_TASK TO COMPLETE_: From the material that follows, count the lines with the word "responsibilities" in them. Reply with the number only.

_GIVEN RECORDS_:
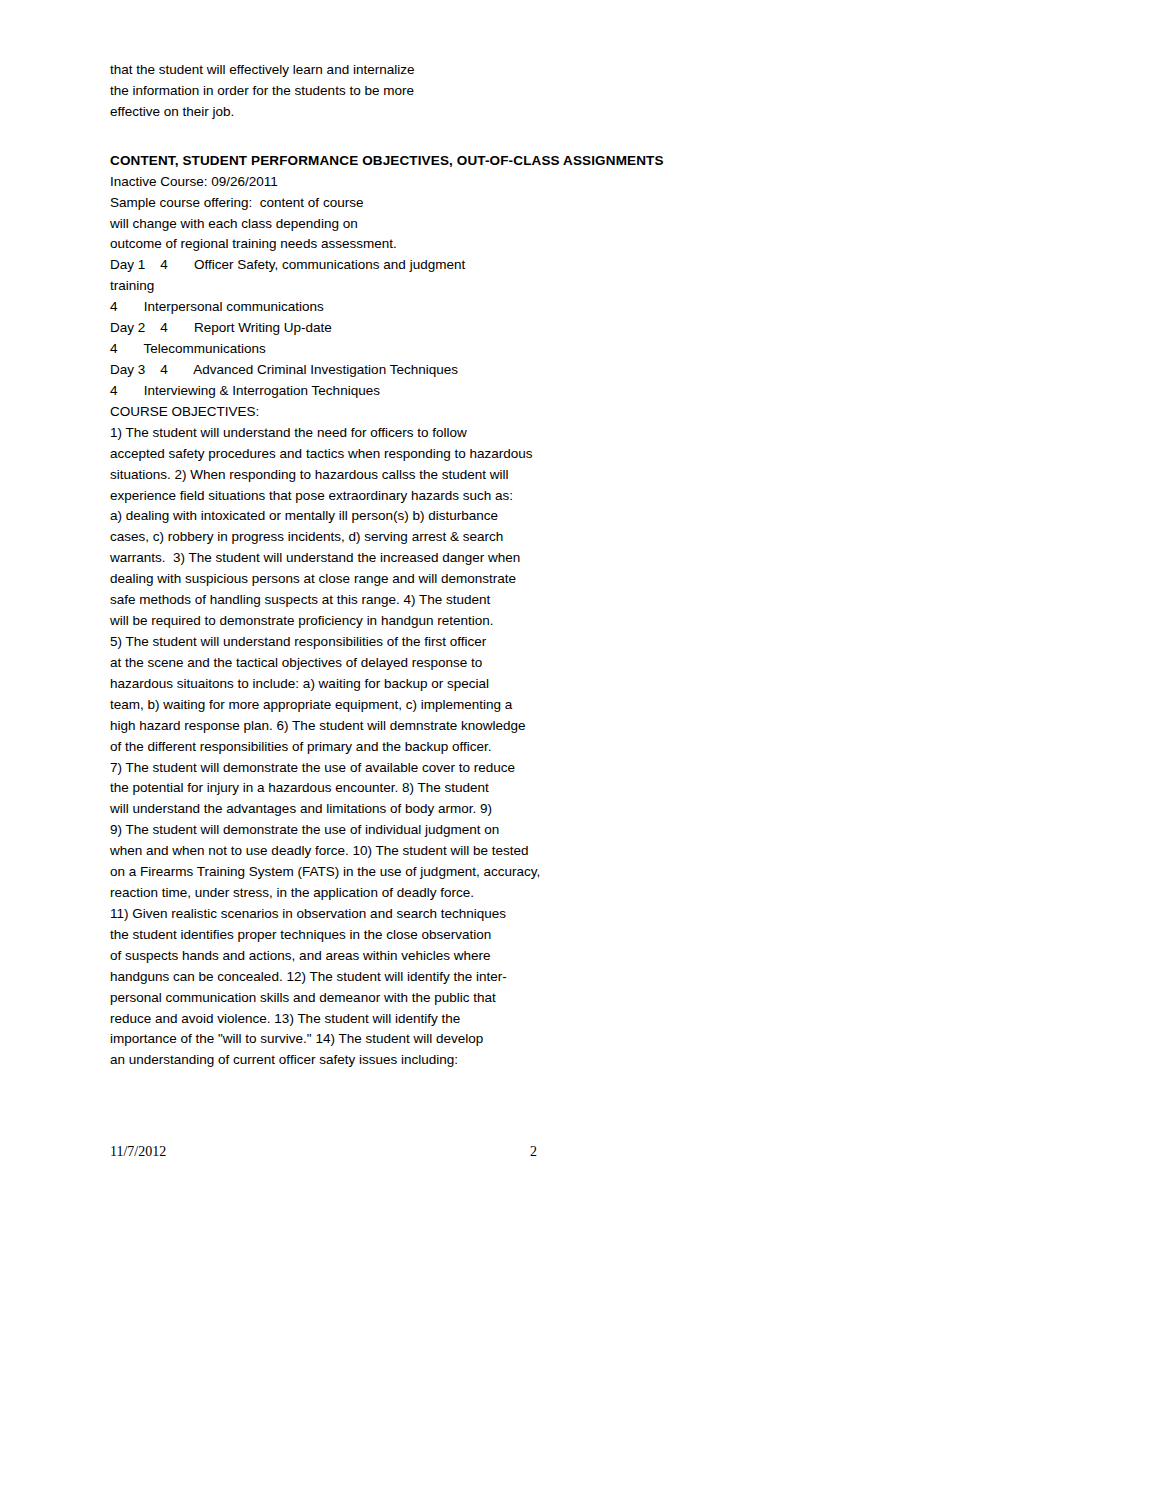that the student will effectively learn and internalize
the information in order for the students to be more
effective on their job.
CONTENT, STUDENT PERFORMANCE OBJECTIVES, OUT-OF-CLASS ASSIGNMENTS
Inactive Course: 09/26/2011
Sample course offering: content of course
will change with each class depending on
outcome of regional training needs assessment.
Day 1 4 Officer Safety, communications and judgment
training
4 Interpersonal communications
Day 2 4 Report Writing Up-date
4 Telecommunications
Day 3 4 Advanced Criminal Investigation Techniques
4 Interviewing & Interrogation Techniques
COURSE OBJECTIVES:
1) The student will understand the need for officers to follow
accepted safety procedures and tactics when responding to hazardous
situations. 2) When responding to hazardous callss the student will
experience field situations that pose extraordinary hazards such as:
a) dealing with intoxicated or mentally ill person(s) b) disturbance
cases, c) robbery in progress incidents, d) serving arrest & search
warrants. 3) The student will understand the increased danger when
dealing with suspicious persons at close range and will demonstrate
safe methods of handling suspects at this range. 4) The student
will be required to demonstrate proficiency in handgun retention.
5) The student will understand responsibilities of the first officer
at the scene and the tactical objectives of delayed response to
hazardous situaitons to include: a) waiting for backup or special
team, b) waiting for more appropriate equipment, c) implementing a
high hazard response plan. 6) The student will demnstrate knowledge
of the different responsibilities of primary and the backup officer.
7) The student will demonstrate the use of available cover to reduce
the potential for injury in a hazardous encounter. 8) The student
will understand the advantages and limitations of body armor. 9)
9) The student will demonstrate the use of individual judgment on
when and when not to use deadly force. 10) The student will be tested
on a Firearms Training System (FATS) in the use of judgment, accuracy,
reaction time, under stress, in the application of deadly force.
11) Given realistic scenarios in observation and search techniques
the student identifies proper techniques in the close observation
of suspects hands and actions, and areas within vehicles where
handguns can be concealed. 12) The student will identify the inter-
personal communication skills and demeanor with the public that
reduce and avoid violence. 13) The student will identify the
importance of the "will to survive." 14) The student will develop
an understanding of current officer safety issues including:
11/7/2012
2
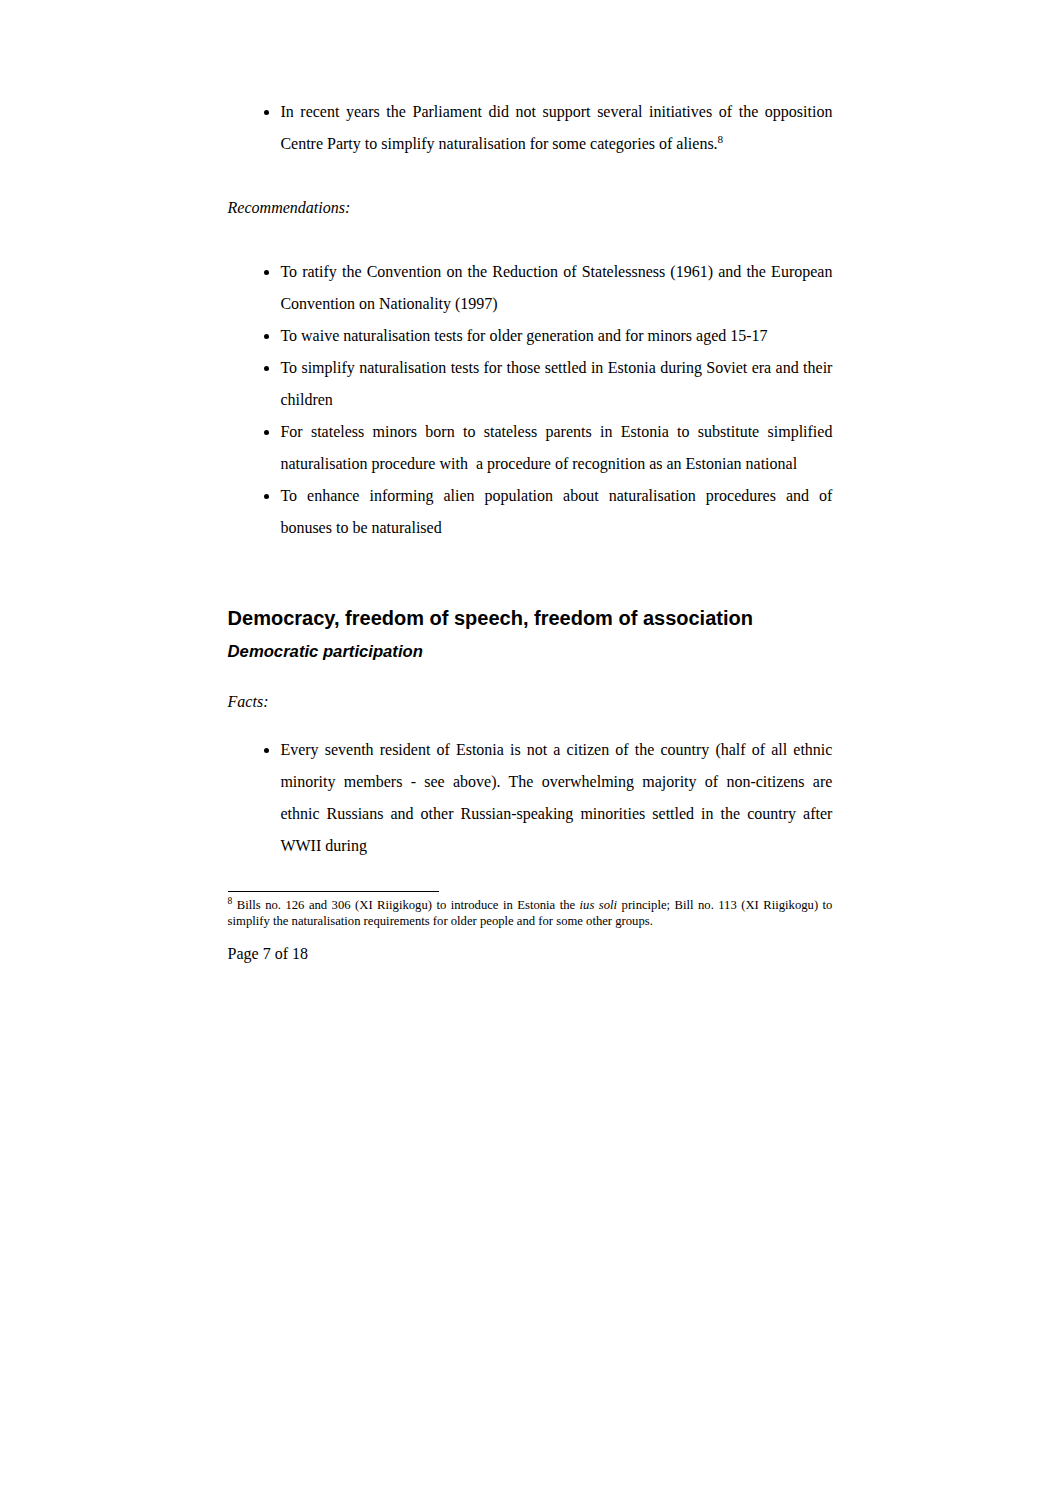In recent years the Parliament did not support several initiatives of the opposition Centre Party to simplify naturalisation for some categories of aliens.8
Recommendations:
To ratify the Convention on the Reduction of Statelessness (1961) and the European Convention on Nationality (1997)
To waive naturalisation tests for older generation and for minors aged 15-17
To simplify naturalisation tests for those settled in Estonia during Soviet era and their children
For stateless minors born to stateless parents in Estonia to substitute simplified naturalisation procedure with a procedure of recognition as an Estonian national
To enhance informing alien population about naturalisation procedures and of bonuses to be naturalised
Democracy, freedom of speech, freedom of association
Democratic participation
Facts:
Every seventh resident of Estonia is not a citizen of the country (half of all ethnic minority members - see above). The overwhelming majority of non-citizens are ethnic Russians and other Russian-speaking minorities settled in the country after WWII during
8 Bills no. 126 and 306 (XI Riigikogu) to introduce in Estonia the ius soli principle; Bill no. 113 (XI Riigikogu) to simplify the naturalisation requirements for older people and for some other groups.
Page 7 of 18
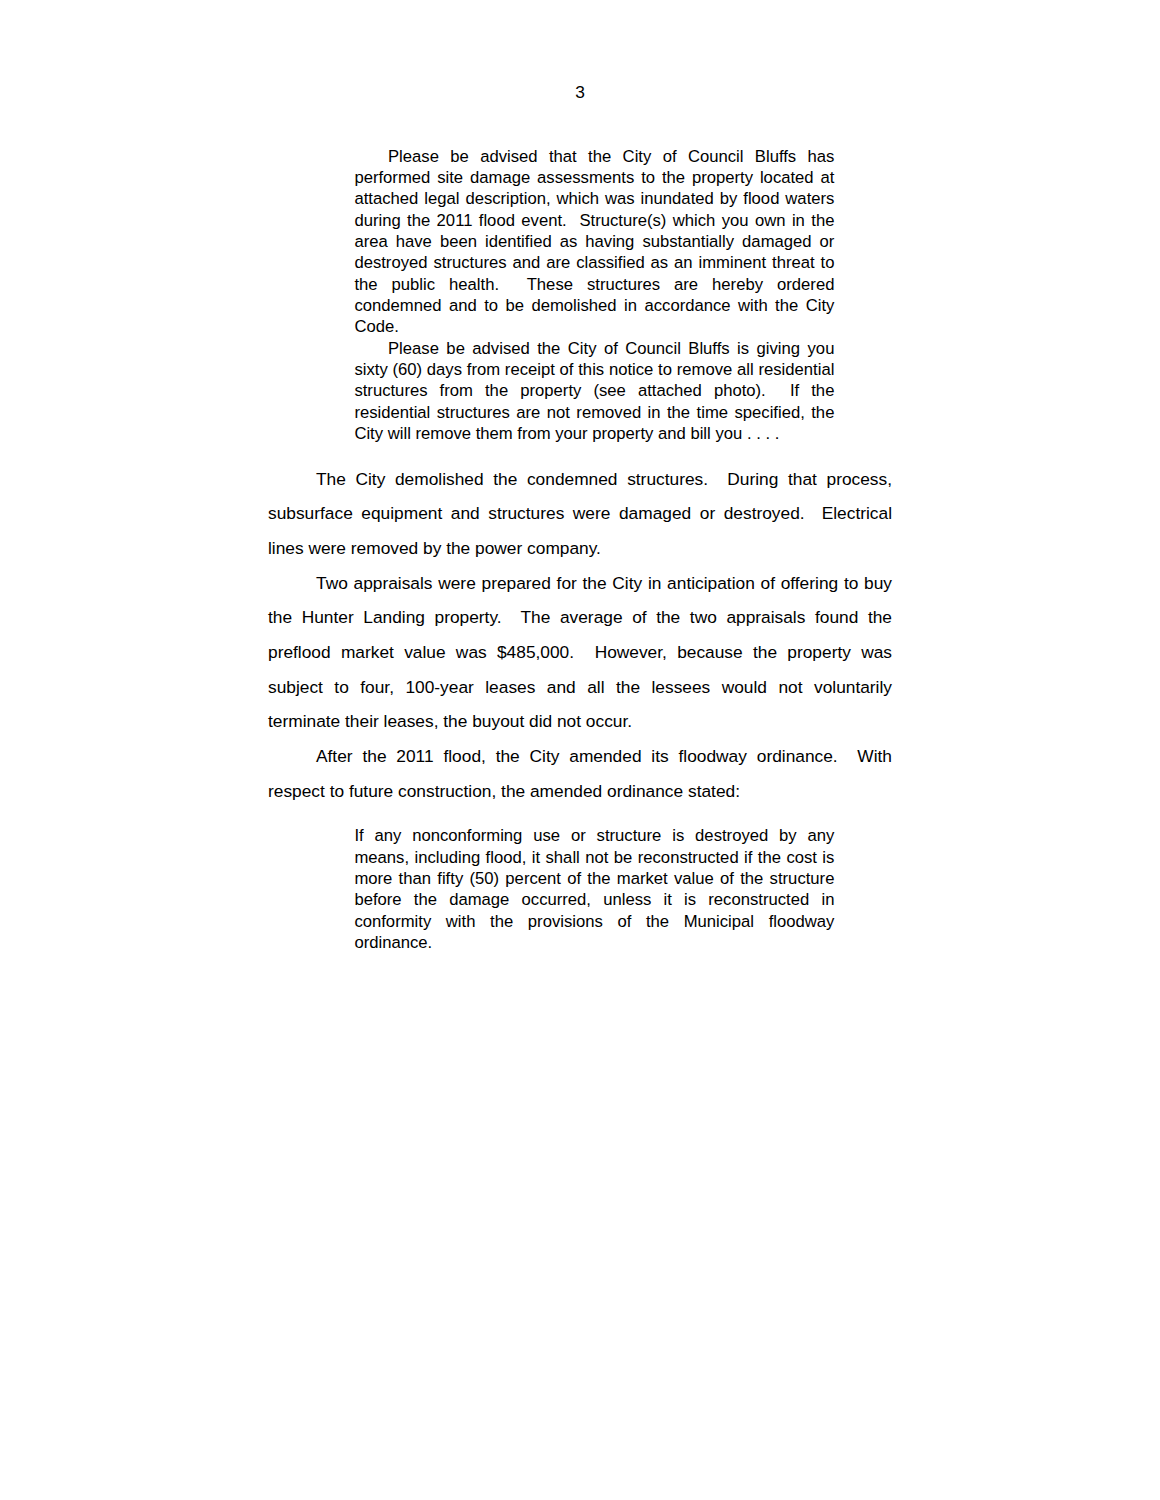3
Please be advised that the City of Council Bluffs has performed site damage assessments to the property located at attached legal description, which was inundated by flood waters during the 2011 flood event. Structure(s) which you own in the area have been identified as having substantially damaged or destroyed structures and are classified as an imminent threat to the public health. These structures are hereby ordered condemned and to be demolished in accordance with the City Code.
Please be advised the City of Council Bluffs is giving you sixty (60) days from receipt of this notice to remove all residential structures from the property (see attached photo). If the residential structures are not removed in the time specified, the City will remove them from your property and bill you . . . .
The City demolished the condemned structures. During that process, subsurface equipment and structures were damaged or destroyed. Electrical lines were removed by the power company.
Two appraisals were prepared for the City in anticipation of offering to buy the Hunter Landing property. The average of the two appraisals found the preflood market value was $485,000. However, because the property was subject to four, 100-year leases and all the lessees would not voluntarily terminate their leases, the buyout did not occur.
After the 2011 flood, the City amended its floodway ordinance. With respect to future construction, the amended ordinance stated:
If any nonconforming use or structure is destroyed by any means, including flood, it shall not be reconstructed if the cost is more than fifty (50) percent of the market value of the structure before the damage occurred, unless it is reconstructed in conformity with the provisions of the Municipal floodway ordinance.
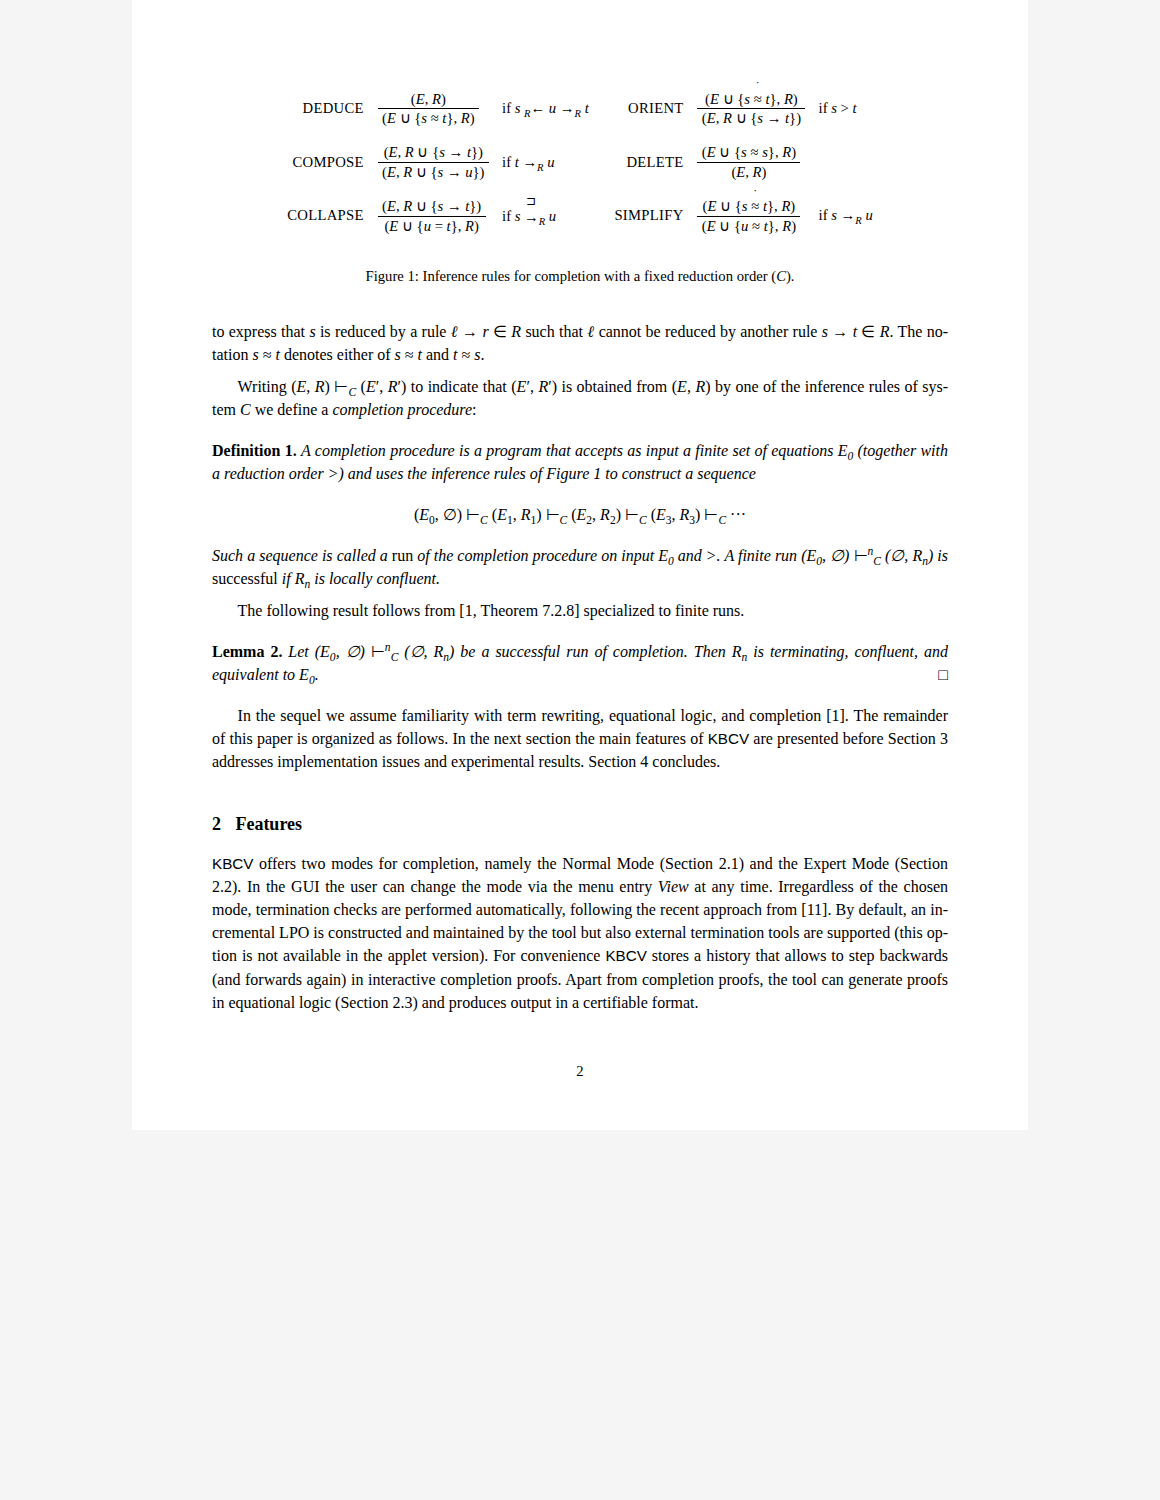| Deduce | ( E , R ) ( E ∪ { s ≈ t }, R ) | if s R ← u → R t | Orient | ( E ∪ { s ≈ t }, R ) ( E , R ∪ { s → t }) | if s > t |
| Compose | ( E , R ∪ { s → t }) ( E , R ∪ { s → u }) | if t → R u | Delete | ( E ∪ { s ≈ s }, R ) ( E , R ) | |
| Collapse | ( E , R ∪ { s → t }) ( E ∪ { u = t }, R ) | if s ⊐ → R u | Simplify | ( E ∪ { s ≈ t }, R ) ( E ∪ { u ≈ t }, R ) | if s → R u |
Figure 1: Inference rules for completion with a fixed reduction order (C).
to express that s is reduced by a rule ℓ → r ∈ R such that ℓ cannot be reduced by another rule s → t ∈ R. The notation s ≈ t denotes either of s ≈ t and t ≈ s.
Writing (E, R) ⊢C (E′, R′) to indicate that (E′, R′) is obtained from (E, R) by one of the inference rules of system C we define a completion procedure:
Definition 1. A completion procedure is a program that accepts as input a finite set of equations E0 (together with a reduction order >) and uses the inference rules of Figure 1 to construct a sequence
(E0, ∅) ⊢C (E1, R1) ⊢C (E2, R2) ⊢C (E3, R3) ⊢C ···
Such a sequence is called a run of the completion procedure on input E0 and >. A finite run (E0, ∅) ⊢nC (∅, Rn) is successful if Rn is locally confluent.
The following result follows from [1, Theorem 7.2.8] specialized to finite runs.
Lemma 2. Let (E0, ∅) ⊢nC (∅, Rn) be a successful run of completion. Then Rn is terminating, confluent, and equivalent to E0. □
In the sequel we assume familiarity with term rewriting, equational logic, and completion [1]. The remainder of this paper is organized as follows. In the next section the main features of KBCV are presented before Section 3 addresses implementation issues and experimental results. Section 4 concludes.
2 Features
KBCV offers two modes for completion, namely the Normal Mode (Section 2.1) and the Expert Mode (Section 2.2). In the GUI the user can change the mode via the menu entry View at any time. Irregardless of the chosen mode, termination checks are performed automatically, following the recent approach from [11]. By default, an incremental LPO is constructed and maintained by the tool but also external termination tools are supported (this option is not available in the applet version). For convenience KBCV stores a history that allows to step backwards (and forwards again) in interactive completion proofs. Apart from completion proofs, the tool can generate proofs in equational logic (Section 2.3) and produces output in a certifiable format.
2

_WRITTEN ANSWER_: 2